How rootvnode is used
James Gritton
jamie at gritton.org
Wed Jun 18 20:59:32 UTC 2008
A closer look at rootvnode shows it's not as heavily used as I thought
it was. Almost everything uses the current process's own root directory
(fd_rdir) and occasionally its jail directory (fd_jdir).
Among the direct users of rootvnode, many explicitly want the system
root directory:
ZFS for kernel threads that don't yet have a root
ZFS for opening device files, where comments say "root of the global
zone".
dounmount, if forcefully unmounting.
vfs_mountroot.
check_root, if chroot_allow_open_directories == 1
nfs_namei, with pubflag set.
audit_canon_path, checking if the path came from the system root.
vfs_mountroot is special, as after it sets rootvnode, I'd want to set
prison0's vnode as well (currently strategy is to keep the rootvnode
global and prison0.pr_root as "separate but equal").

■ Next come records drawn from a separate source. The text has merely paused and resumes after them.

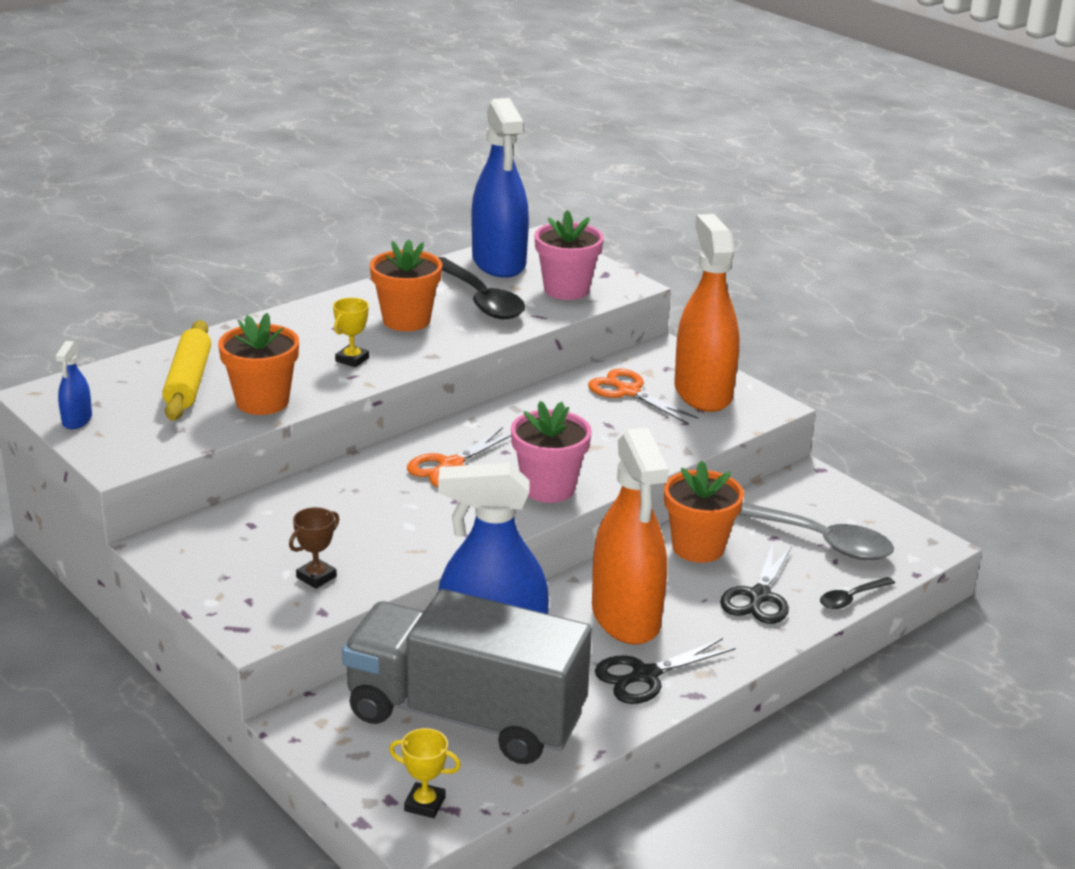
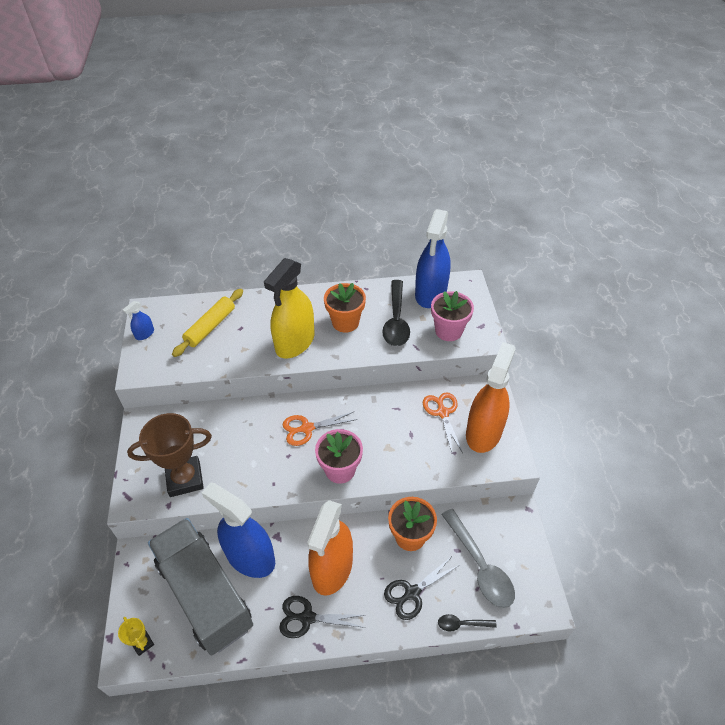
camera: 35 degrees right, 20 degrees up
(262, 402) = (229, 357): orange flower pot -> none
(316, 577) = (185, 479): brown trophy -> brown trophy, size x2.18
(352, 359) = (295, 342): yellow trophy -> yellow spray bottle

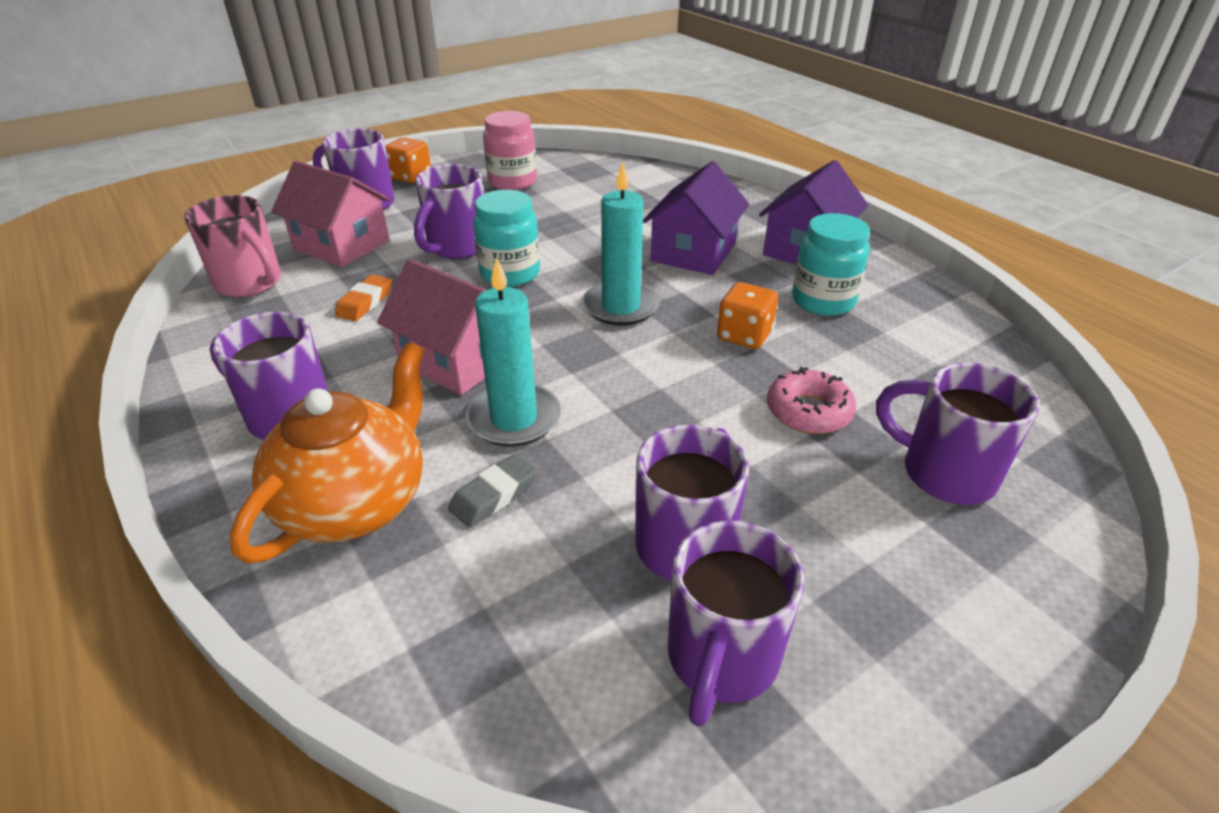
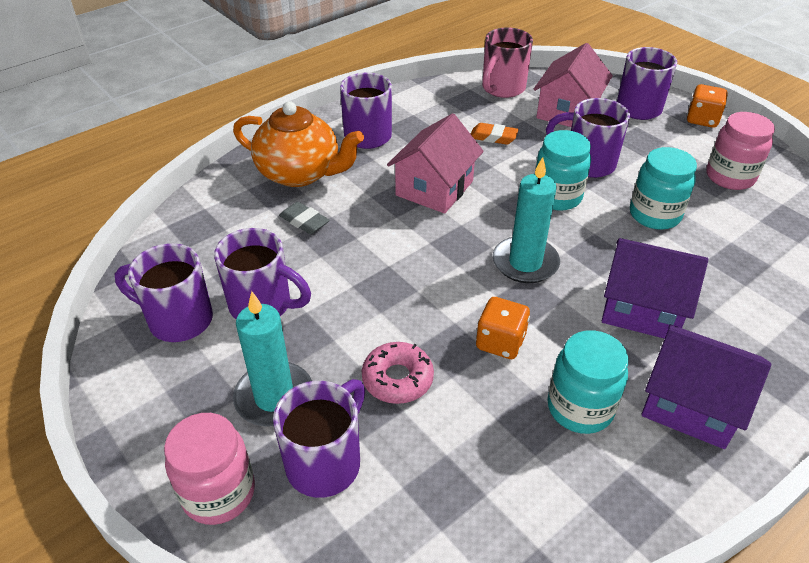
camera: 85 degrees right, 5 degrees up
(514, 419) = (374, 221): turquoise candle -> turquoise candle (274, 397)
(559, 225) = (654, 215): none -> turquoise jar
(1026, 574) = (219, 493): none -> pink jar

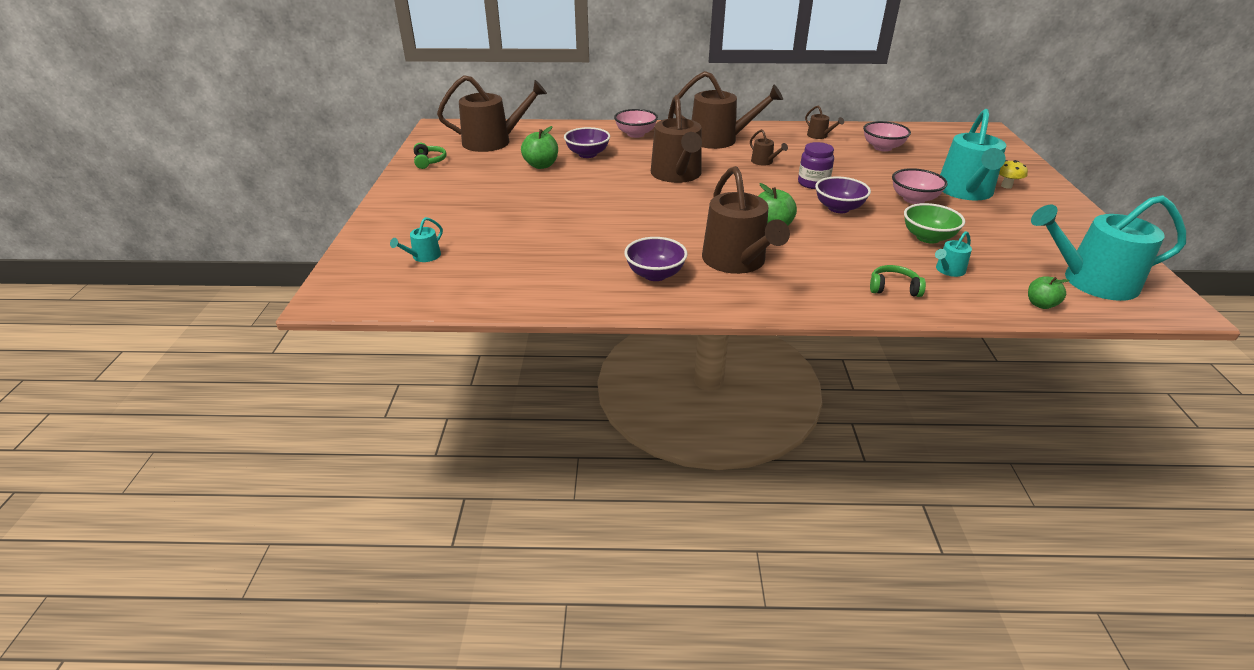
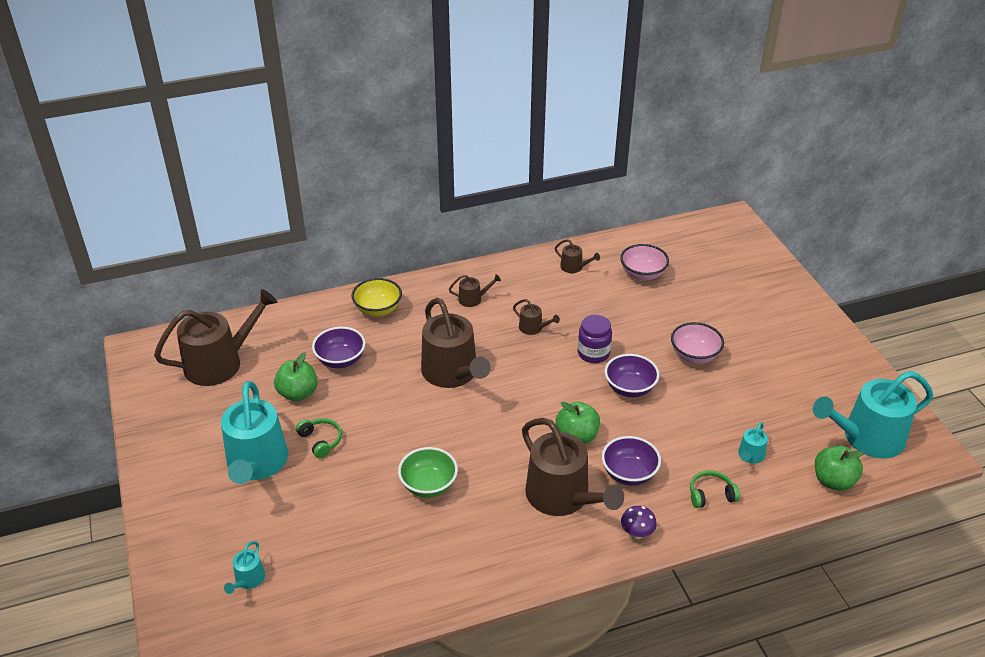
camera: 20 degrees left, 5 degrees up
(429, 161) = (163, 418): green headphones -> green headphones (321, 441)
(635, 134) = (378, 309): pink bowl -> yellow bowl
(655, 274) = (493, 538): purple bowl -> purple bowl (629, 474)
(719, 140) = (473, 299): brown watering can -> brown watering can, size x0.44
(801, 299) = (637, 533): none -> purple mushroom
(928, 237) = (721, 412): green bowl -> green bowl (428, 485)
(965, 192) = (738, 331): turquoise watering can -> turquoise watering can (256, 463)
(1006, 186) = (771, 312): yellow mushroom -> none
(1040, 304) = (833, 481): green apple -> green apple, size x1.55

The case of
dounmount forcefully unmounting the root filesystem is only a precursor
to system shutdown.
One other rootvnode user is mountcheckdirs, which will change rootvnode
if it's mounted on top of. This also checks the cdir, rdir ,and fdir of
every process in the system, and should be augmented to also check the
pr_root of every prison (including prison0). Aside from the initial
vfs_mountroot call, this is the only way rootvnode's value is ever changed.
All other uses of rootvnode involve walking up the file tree:
lookup will stop at fd_rdir or fd_jdir or fd_rootvnode when looking up
"..". It should also stop at the current prison's pr_root.
vn_fullpath1 (kern___getcwd and vn_fullpath) stop at fd_rdir or
fd_rootvnode. In addition to stopping at the current prison's pr_root,
it should check fd_jdir as well.
linux_getcwd only uses rootvnode when fd_rdir is null (which as far as I
can tell never happens in user threads, and kernel threads don't go
here). Thus it really only stops at fd_rdir. It returns an error if it
gets to real root before the process root (i.e. if an open directory was
fchdir'd to), so there's no particular need for checking prison root to
just end up giving the same error.
That leaves only four places in the kernel where prison root directories
would be checked (in addition to jail_attach of course). I should be
able to handle that, even with decent locking.